Sweat Pologne, Suède 2020 – 100min.

Critique du film

Panique au fitness

Théo Metais
Critique du film: Théo Metais

Labellisé Cannes 2020, Sweat du réalisateur Magnus von Horn propose une enclave polonaise dans le monde du fitness. Trois jours dans la peau de Sylwia Zajacm, une instagrameuse de renom alors qu’un stalker lui colle aux basques.

Sur Instagram, Sylwia Zajacm (Magdalena Kolesnik) partage ses séances d’entraînement et ses recettes de boissons protéinées. Une figure du fitness aux yeux bleus profonds qui fait rêver son auditoire. Un succès qui s’élève à près de 600 000 followers, de quoi promouvoir une vie de bonheur immaculé et amadouer les marques. Chacun de ses posts est scruté au peigne fin par la toile, la moindre de ses émotions fait le buzz, jusqu’à cette vidéo dans laquelle elle partage sa solitude et le souhait de trouver un compagnon. Provoquant un tollé de réactions, le message semble avoir trouvé une résonance toute particulière chez l’un de ses fervents admirateurs. Dès lors, l’homme se planquera dans sa voiture en bas de chez elle…

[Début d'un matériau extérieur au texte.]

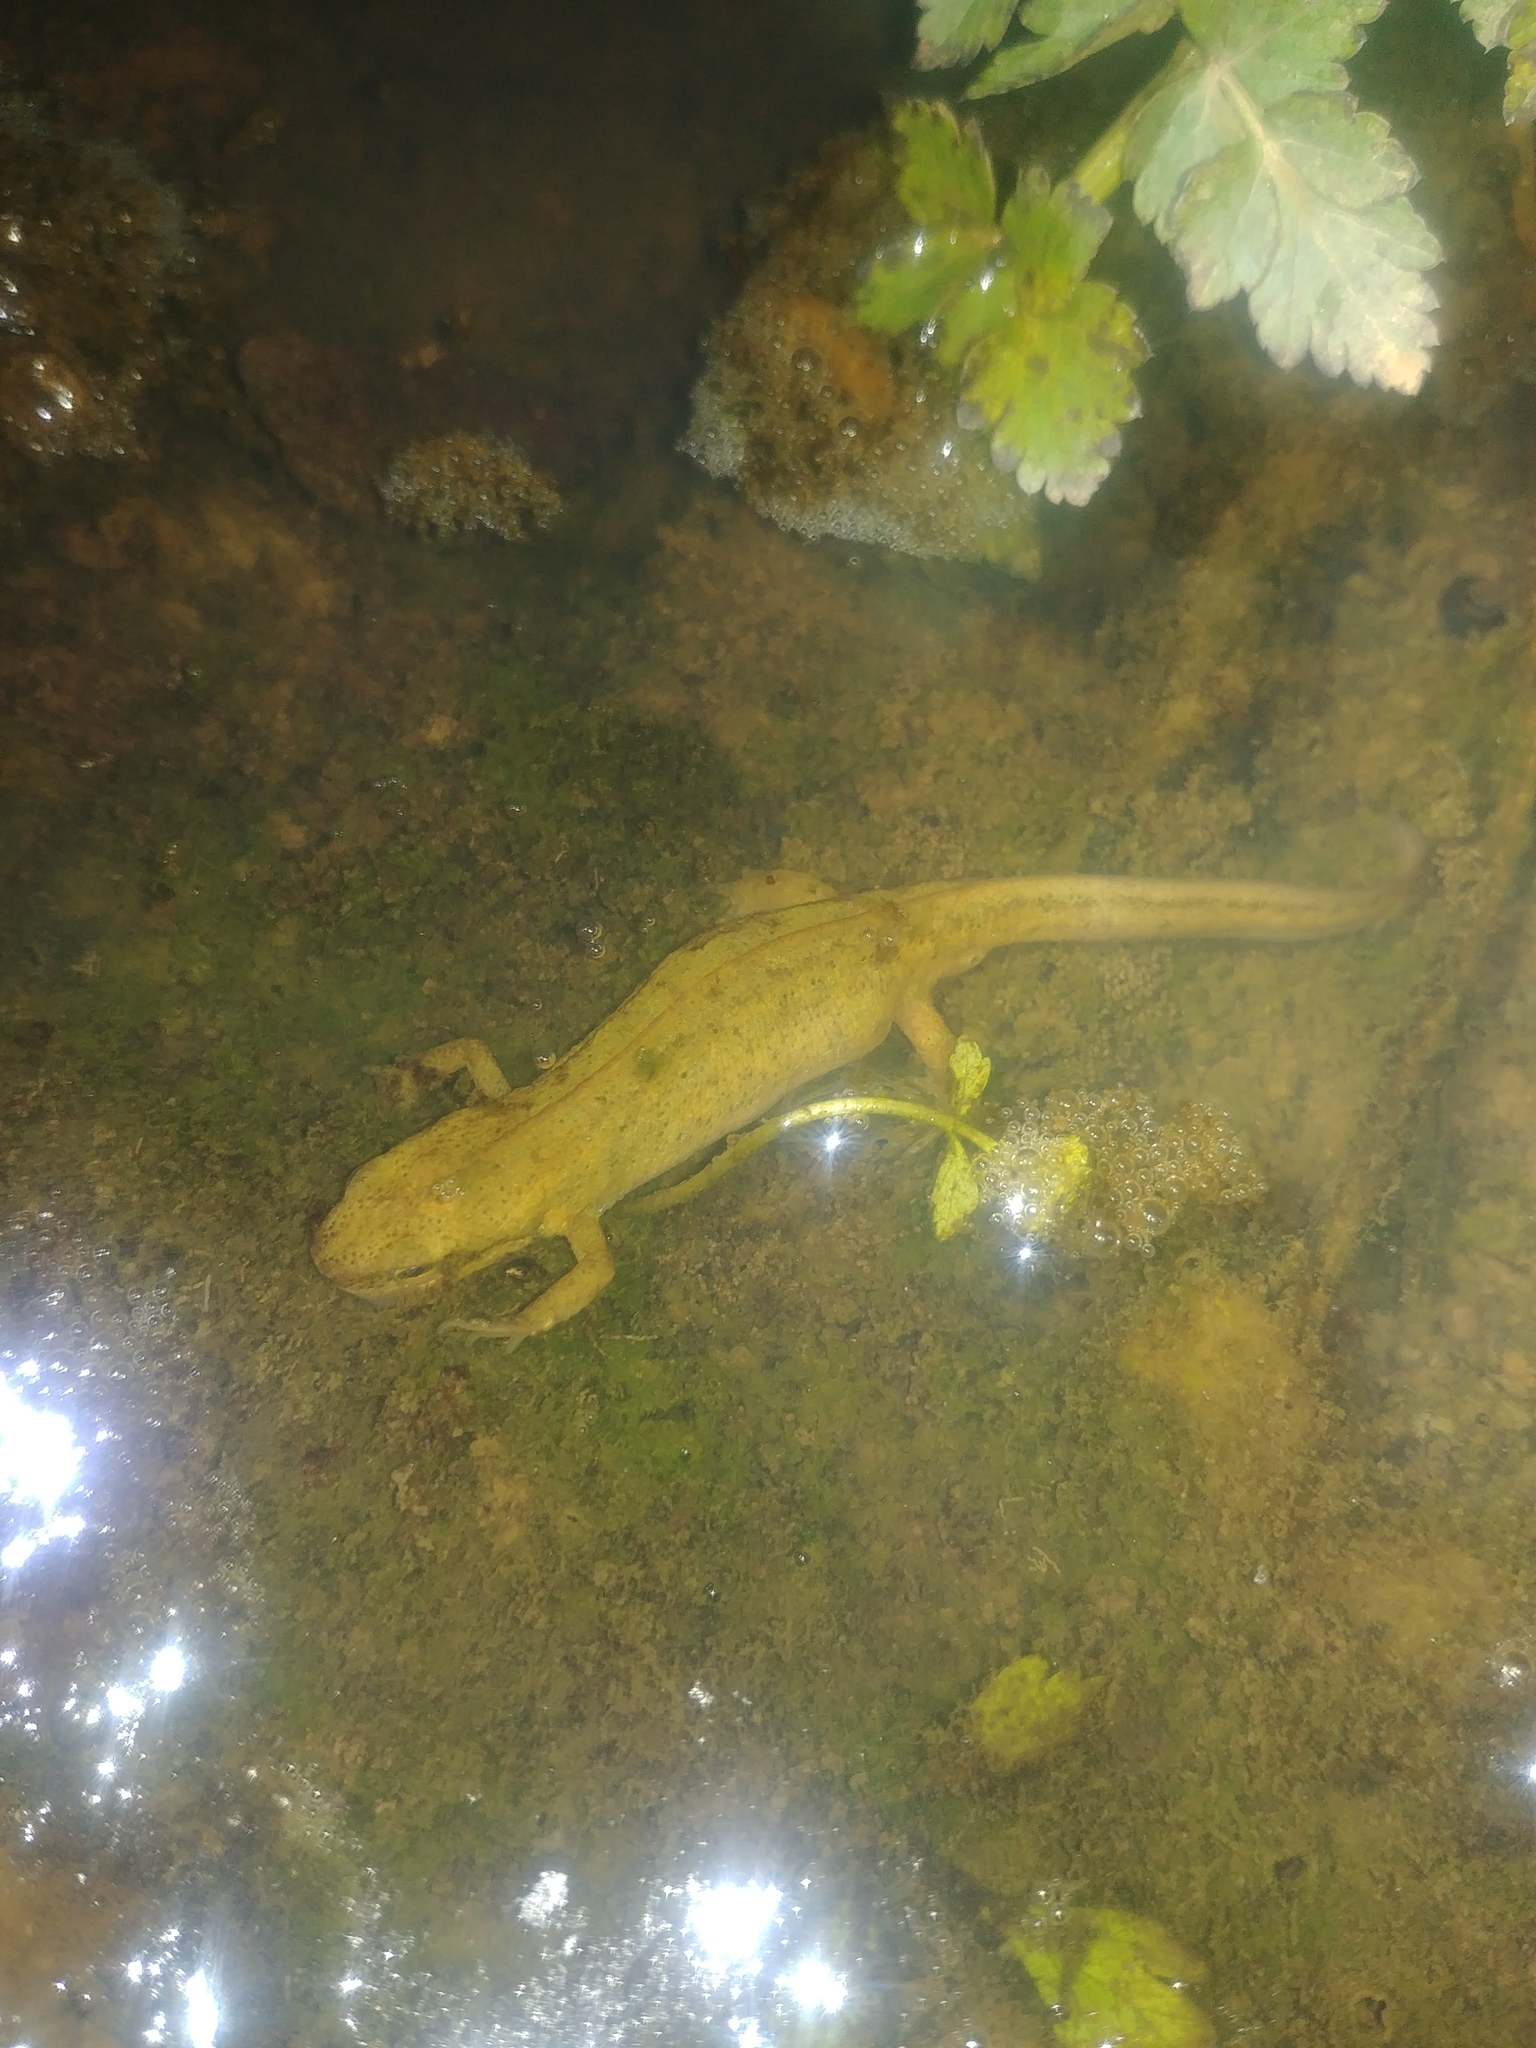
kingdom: Animalia
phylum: Chordata
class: Amphibia
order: Caudata
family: Salamandridae
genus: Lissotriton
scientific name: Lissotriton helveticus
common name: Palmate newt
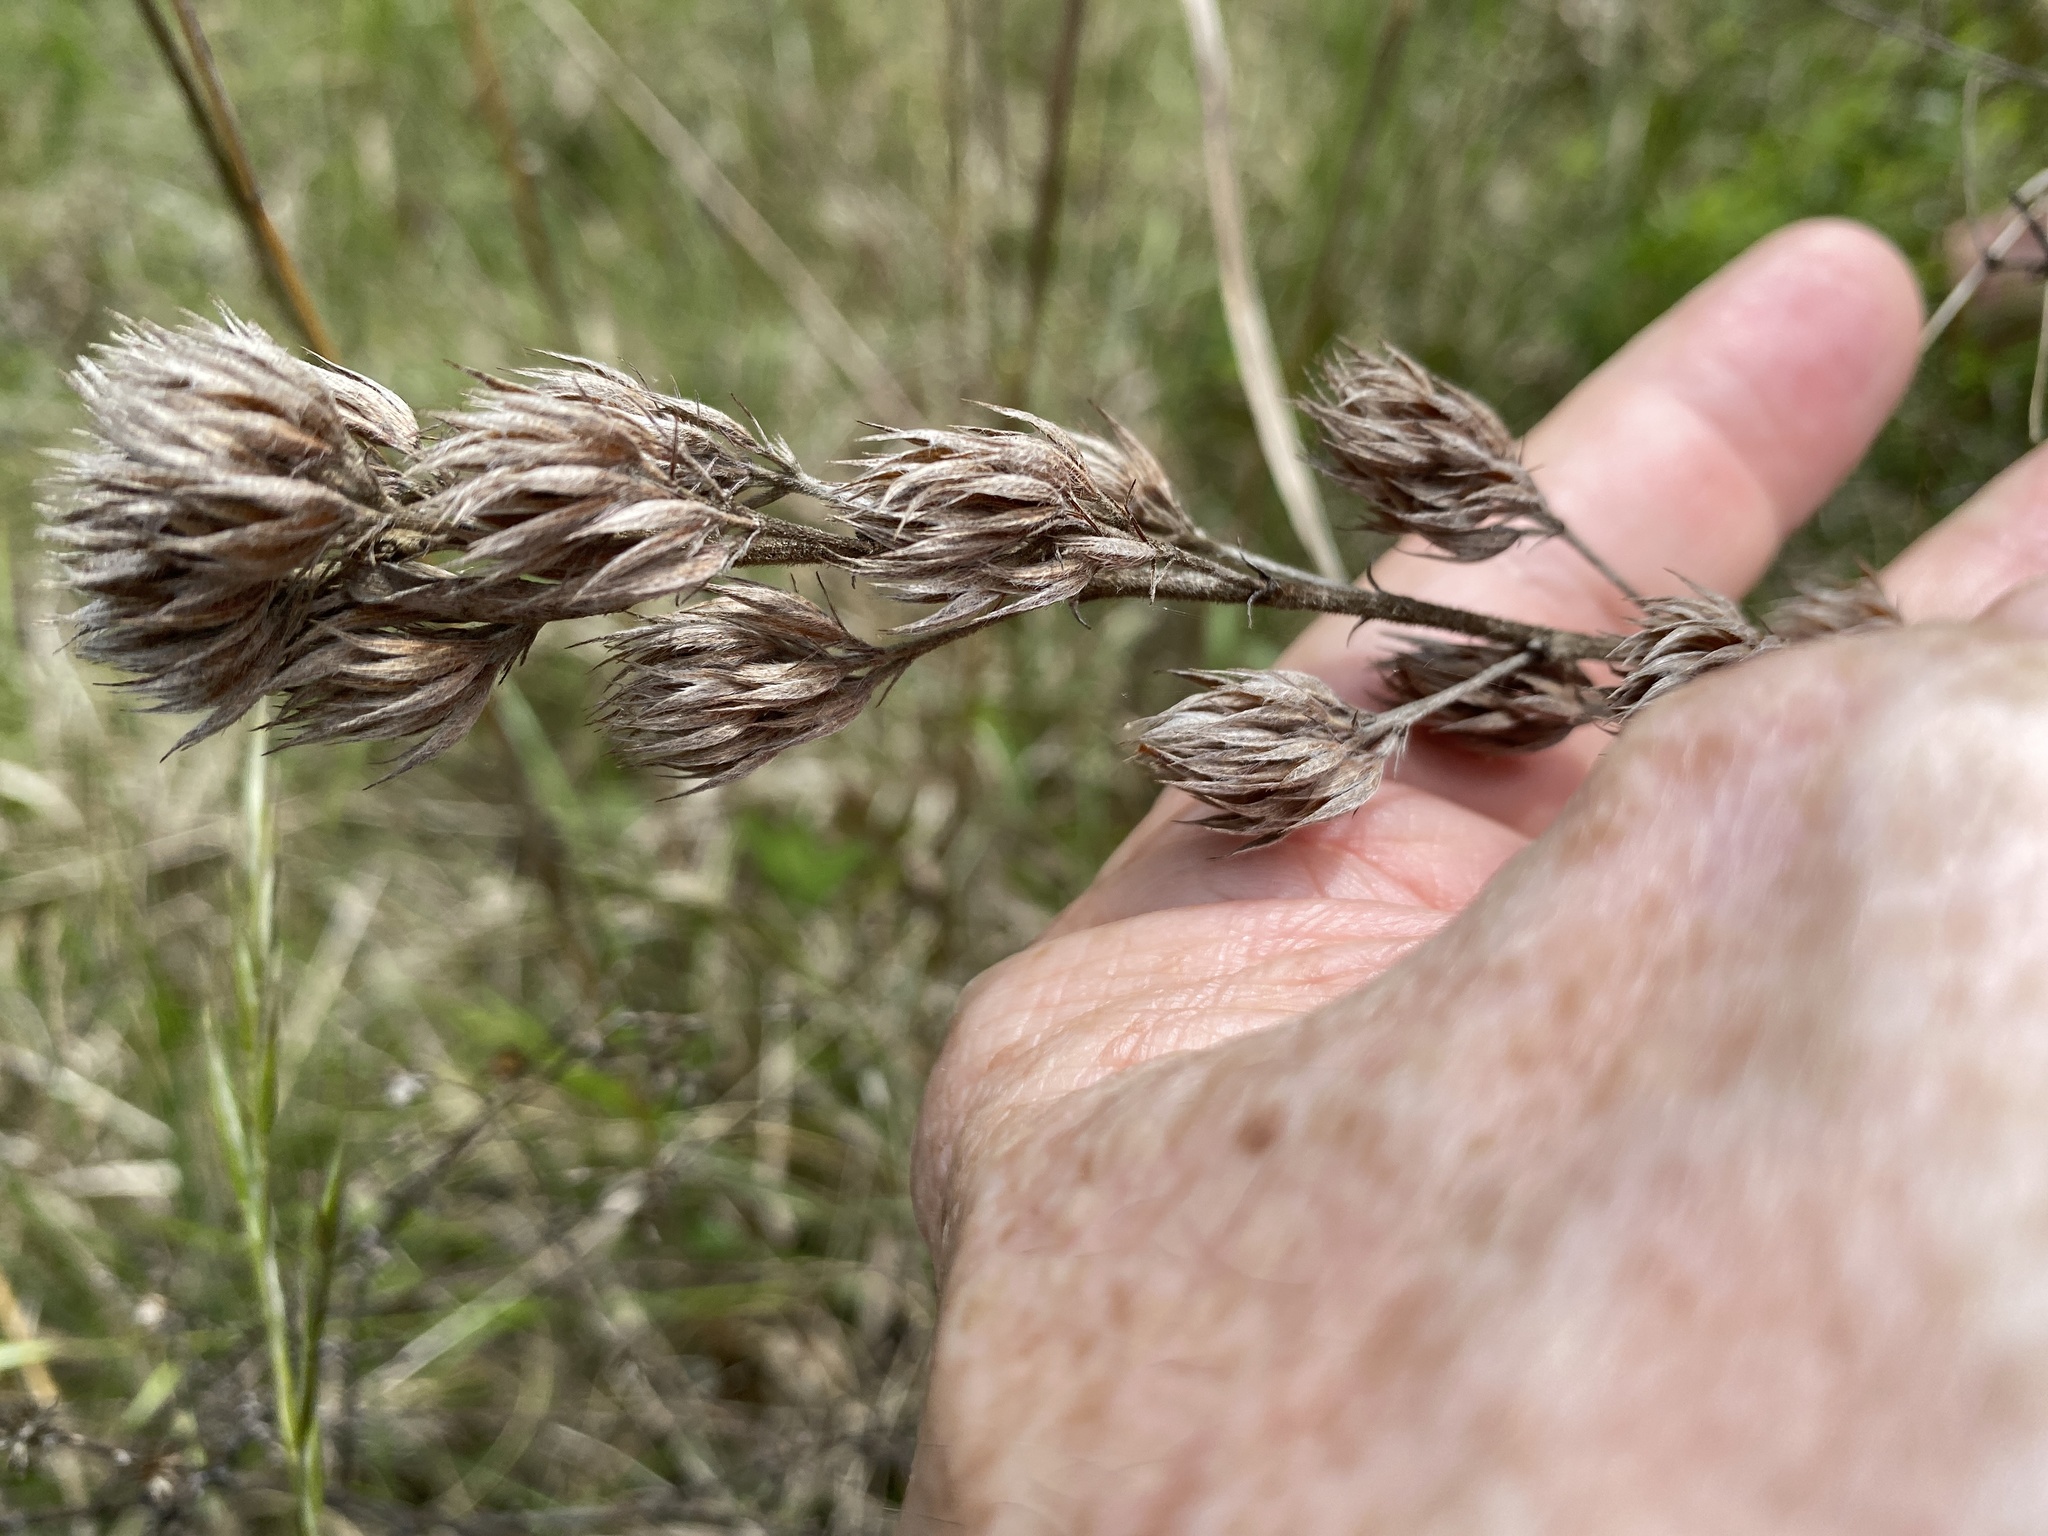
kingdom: Plantae
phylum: Tracheophyta
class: Magnoliopsida
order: Fabales
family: Fabaceae
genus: Lespedeza
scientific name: Lespedeza capitata
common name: Dusty clover
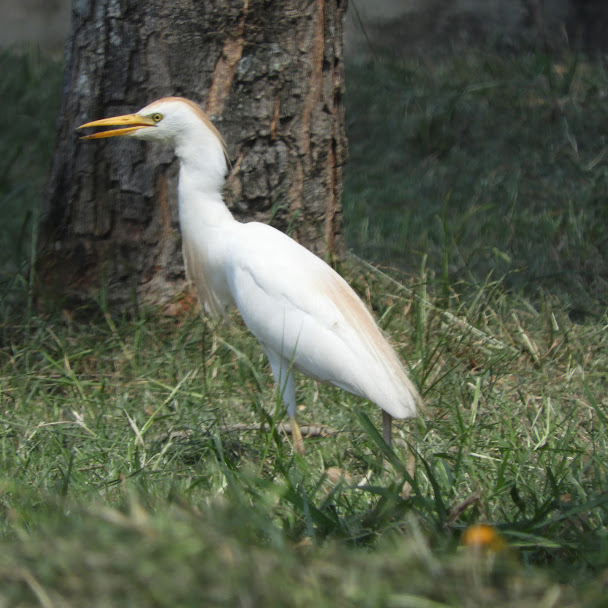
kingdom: Animalia
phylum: Chordata
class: Aves
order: Pelecaniformes
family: Ardeidae
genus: Bubulcus
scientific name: Bubulcus ibis
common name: Cattle egret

Sorte de réincarnation polonaise et à l’heure des réseaux sociaux d’une Jane Fonda et ses célèbres «Jane Fonda's Workout», Sylwia perpétue une tradition du bien-être sur les matinales télévisées de Pologne et lors de grands rassemblements fitness. «Travaillez avec le corps que vous avez, et non avec celui dont vous rêvez!» entendra-t-on. La jeune femme partage un message positif éclair, simple et efficace. Une profusion de positivisme porté par la personnalité solaire de Sylwia. Alors la foule et les marques s’agglutinent et elle leur partage tout. Dans les escaliers, après une séance d’entrainement, ses journées sont minutieusement documentées sur Instagram, et sans rien avoir à envier à une pop star, c’est en larmes que ses fans lui confient combien elle a changé leurs vies.

Ainsi Magnus von Horn nous emmène à la rencontre de ce que l’on soupçonne, mais que l’on ne voit jamais: l’envers du décor, lorsque l’on replie la perche à selfie. Magnus von Horn filme celle qui ne cesse de se filmer. Deux visions du réel s’imposent et s’opposent et les caméras de téléphones répondent aux caméras de cinéma. Une réalisation à l’orée du documentaire, lavée d’une cinématographie esthétisante, la caméra de Magnus von Horn nous plonge dans les arcanes sensibles d’une vie d’Instagram, décrédibilisée jusque dans les tréfonds de son entourage pour être très exactement une vie de pacotille à l’air d’internet.

Et rien n’y fera, ni les couvertures glamour de «Women’s Health», ni l’argent, la poupée doit se taire, et si elle se fait harceler, on lui dira, à demi-mots, qu’elle l’a bien cherché. Maternisée, paternisée, une réunion de famille mettra en exergue l’émancipation douloureuse et les stigmates de l’ère post-communisme polonaise. Et alors qu’elle offre un nouveau téléviseur à sa mère et son nouveau compagnon (rappelant l’obsession polonaise pour la télévision en ouverture de Twarz), voilà qu’autour de la table on gesticule quelques mouvements de fitness et qu’on lit à gorge déployée ses interviews. Réduite à un objet de foire, Sylwia tente pourtant de confier sa solitude et l’expérience abjecte avec ce type qui se pointe le soir en bas de chez elle; à ce jeu, Magdalena Kolesnik livre une partition d’une impeccable justesse.

Dans un genre Fenêtre sur cour, bientôt Sweat emprunte au film noir et au thriller sanglant. Si un calme assourdissant règne sur l’ensemble de la bobine, Sylwia ne cesse pourtant de crier à l’aide. Jamais Sweat ne propose un cinéma gargantuesque, au contraire, le métrage se cape de plans et d’une lumière en retenue. Si Sweat dévoile un objet de cinéma assez unique, et malgré la partition de Magdalena Kolesnik, l’envoutement sera léger. Jusque dans son final, il nous manquera peut-être une écriture plus enragée. Pour son sujet Sweat, n’en reste pas moins une curiosité à découvrir sans conteste.